Document segment
◇ ◇ ◇ ◇ ◇

Why Terrence Malick is One of Cinema's Greatest Visual Philosophers
In this video essay, Rachel Glassman explores the visual poetry in motion of Terrence Malick, who is perhaps Hollywood's most philosophical filmmaker, but not in the dialectical method of characters hashing out world views.
Just as some writers never got over the introduction of the typewriter, seeing it as a crude and vulgar intrusion on the connection of hand and thought, there were (and are) filmmakers who feel that the prelapsarian period of cinema was during its silent decades. To these purists, the introduction of synchronized sound and the dialogue it ushered in were akin to film's fall, its ejection from Eden into the desert of conversation. Terrence Malick is a filmmaker like the latter -- a silent filmmaker who makes films with sound.

◇ ◇ ◇ ◇ ◇

Excerpted records
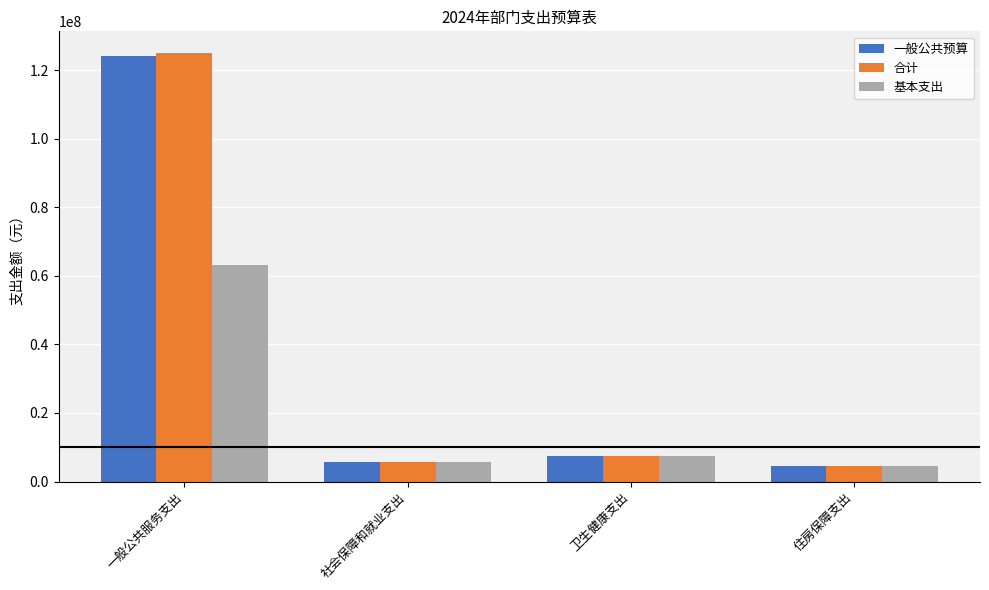

The 基本支出 series shows 87997808.5 at 一般公共服务支出. True or false?

False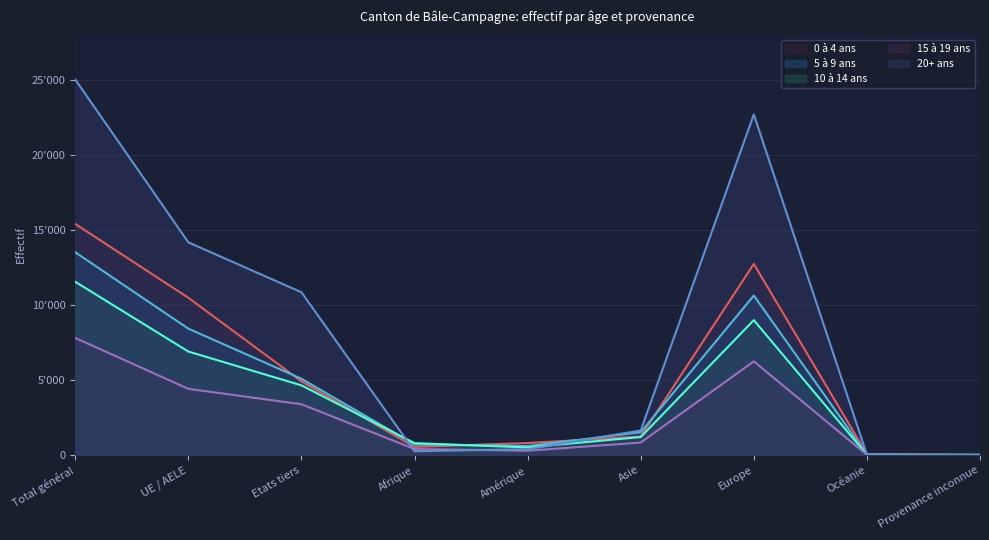

What value does the 10 à 14 ans series have at Total général, to the nearest 10?

11560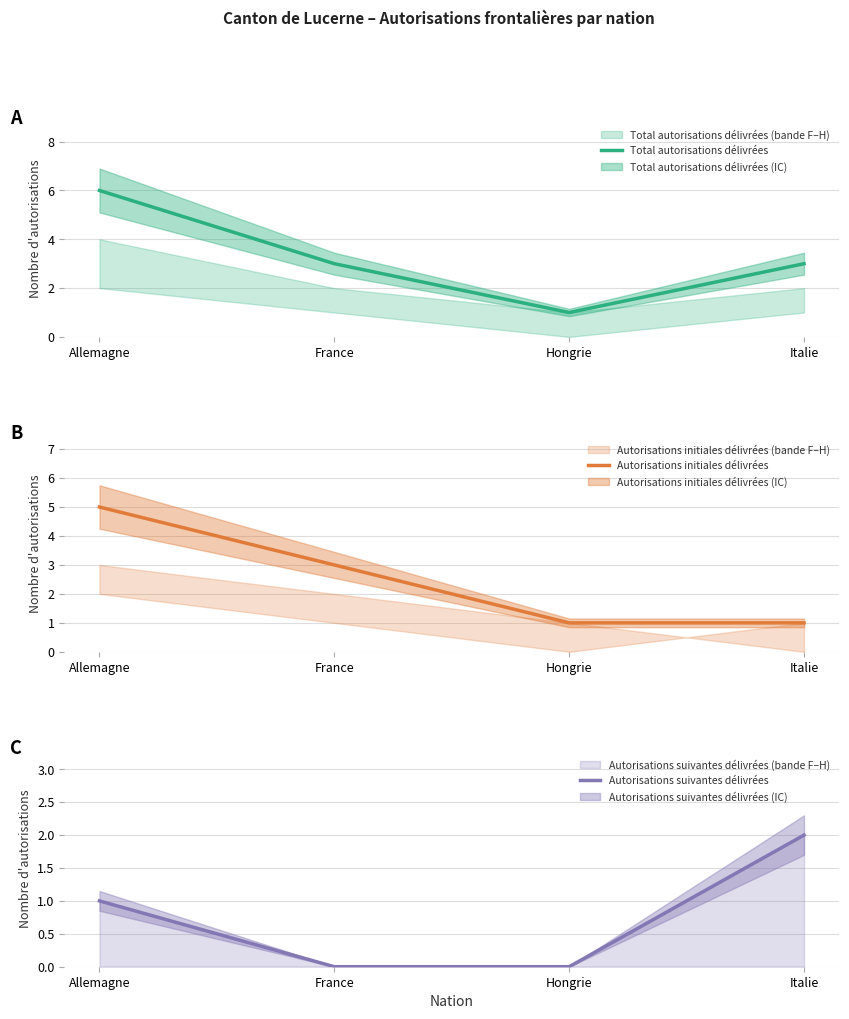

Reading right to left, extract all data points from this chart.

Total autorisations délivrées: Italie=3	Hongrie=1	France=3	Allemagne=6
Autorisations initiales délivrées: Italie=1	Hongrie=1	France=3	Allemagne=5
Autorisations suivantes délivrées: Italie=2	Hongrie=0	France=0	Allemagne=1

◇ ◇ ◇ ◇ ◇

Instruction
Using the article on Terrence Malick, explain in one to three sentences why it calls him "a silent filmmaker who makes films with sound".

Your solution
The article groups Malick with filmmakers who regard cinema's silent decades as its prelapsarian period. Like those purists, he is presented as treating synchronized sound and the dialogue it introduced as akin to film's fall, its ejection from Eden into the desert of conversation.